Given passage:
%%

The JEHOVAH game (a modern fetish)

by Terry 97 Replies latest watchtower beliefs

  • Perry
    Perry

    Terry,

    Unlike the Alexandrian mss, the Antioch manuscripts have vast agreement. This is undisputable.

    If someone gave you a book that was nearly 100% as accurate as the original, do you think you could tell what the author wrote? Of course you could. The fact that so many manuscripts (over 5000) were copied so accurately and over such a widespread area, and over such a long period of time is in itself a miracle. What makes all this even more remarkable is that these were copied not by professional scribes, as was the case with the Jews, but by many gentile believers.

    You mentioned 1 John 5: 7 as an example of your position. I don't know about you, but when I went out in field service and someone quoted that scripture I repeated the WT line that that scripture reading wasn't found in any greek manuscripts earlier than the 14 century (in my memory serves me correct). The NWT footnote states catagorically that it was simply "added in later Greek Manuscripts."

    Now to my WT educated mind, this seemed like an open and shut case of some heretical trinitarian monk practicing his evil. Later research revealed the following:

    1) 200 - Tertullian quotes the verse (Gill, "An exposition of the NT", Vol 2, pp. 907-8)

      • A) Vigilius Tapensis (MPL, vol. 62, col. 243)

        B) Victor Vitensis (Vienna, vol. vii, p. 60)

        C) Fulgentius (MPL, vol. 65, col. 500)

    • 2) 250 - Cyprian, who writes, "And again concerning the Father and the Son and the Holy Spirit it is written: 'and the Three are One'" (Vienna, vol. iii, p. 215)

      3) 350 - Priscillian cites the verse (Vienna, vol. xviii, p. 6)

      4) 350 - Idacius Clarus cites the verse (MPL, vol. 62, col. 359)

      5) 350 - Athanasius cites the verse (Gill)

      6) 415 - Council of Carthage appeals to the verse as a basic text proving a fundamental doctrine when contending with the Arians (Ruckman, "History of the NT Church", Vol. I, p. 146)

      7) 450-530 - several orthodox African writers quote the verse when defending the doctrine of [Christ] ... against the gainsaying of the Vandals. These writers are:

      8) 500 - Cassiodorus cites the verse (MPL, vol. 70, col. 1373)

      9) 550 - Old Latin ms r has the verse

      10) 550 - The "Speculum" contains the verse

      11) 750 - Wianburgensis cites the verse

      12) 800 - Jerome's Vulgate includes the verse

      13) 1150 - minuscule ms 88 in the margin

      14) 1200-1400 - Waldensian Bibles have the verse

      15) 1500 - ms 61 has the verse

      16) various witnesses cited in Nestle's 26th edition for a replacement of the text as it stands with the Comma: 221 v.l.;2318 vg[cl]; 629; 61; 88; 429 v.l.; 636 v.l.; 918; l; r; and other important Latin mss.

%%

Task list:
A: Copy from the forum post the passage that opens with the words containing "7) 450-530 - several" and closes with "70, col. 1373)", keeping every word as it appears.
B: Reproduce verbatim the part of the listing that opens with the line containing "family: Ericaceae" and closes with the line containing "catalogue / barcode: US 20870", with both of those lines included.

Material for this exercise:
%%

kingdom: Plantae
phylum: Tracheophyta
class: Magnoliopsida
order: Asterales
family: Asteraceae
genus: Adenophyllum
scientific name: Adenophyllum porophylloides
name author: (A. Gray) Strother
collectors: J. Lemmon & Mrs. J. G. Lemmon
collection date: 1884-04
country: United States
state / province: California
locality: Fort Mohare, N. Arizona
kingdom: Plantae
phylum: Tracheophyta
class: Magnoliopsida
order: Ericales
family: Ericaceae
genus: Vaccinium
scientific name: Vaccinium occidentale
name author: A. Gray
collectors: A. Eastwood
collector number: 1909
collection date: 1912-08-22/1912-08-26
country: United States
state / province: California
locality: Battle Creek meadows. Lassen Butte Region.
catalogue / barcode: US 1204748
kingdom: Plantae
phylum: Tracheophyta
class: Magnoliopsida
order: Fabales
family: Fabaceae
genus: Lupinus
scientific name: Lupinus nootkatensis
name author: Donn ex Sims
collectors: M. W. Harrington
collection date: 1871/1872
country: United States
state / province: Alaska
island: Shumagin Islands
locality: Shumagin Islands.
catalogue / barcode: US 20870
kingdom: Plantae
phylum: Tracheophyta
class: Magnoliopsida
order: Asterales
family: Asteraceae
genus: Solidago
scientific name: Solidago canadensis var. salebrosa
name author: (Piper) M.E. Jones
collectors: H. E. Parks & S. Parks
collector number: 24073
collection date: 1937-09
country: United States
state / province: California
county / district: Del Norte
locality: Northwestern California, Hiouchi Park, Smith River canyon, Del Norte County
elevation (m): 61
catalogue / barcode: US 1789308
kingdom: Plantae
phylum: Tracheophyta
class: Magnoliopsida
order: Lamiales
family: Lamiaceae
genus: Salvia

%%

Responses to the exercise:
A:
7) 450-530 - several orthodox African writers quote the verse when defending the doctrine of [Christ] ... against the gainsaying of the Vandals. These writers are:

      8) 500 - Cassiodorus cites the verse (MPL, vol. 70, col. 1373)

B:
family: Ericaceae
genus: Vaccinium
scientific name: Vaccinium occidentale
name author: A. Gray
collectors: A. Eastwood
collector number: 1909
collection date: 1912-08-22/1912-08-26
country: United States
state / province: California
locality: Battle Creek meadows. Lassen Butte Region.
catalogue / barcode: US 1204748
kingdom: Plantae
phylum: Tracheophyta
class: Magnoliopsida
order: Fabales
family: Fabaceae
genus: Lupinus
scientific name: Lupinus nootkatensis
name author: Donn ex Sims
collectors: M. W. Harrington
collection date: 1871/1872
country: United States
state / province: Alaska
island: Shumagin Islands
locality: Shumagin Islands.
catalogue / barcode: US 20870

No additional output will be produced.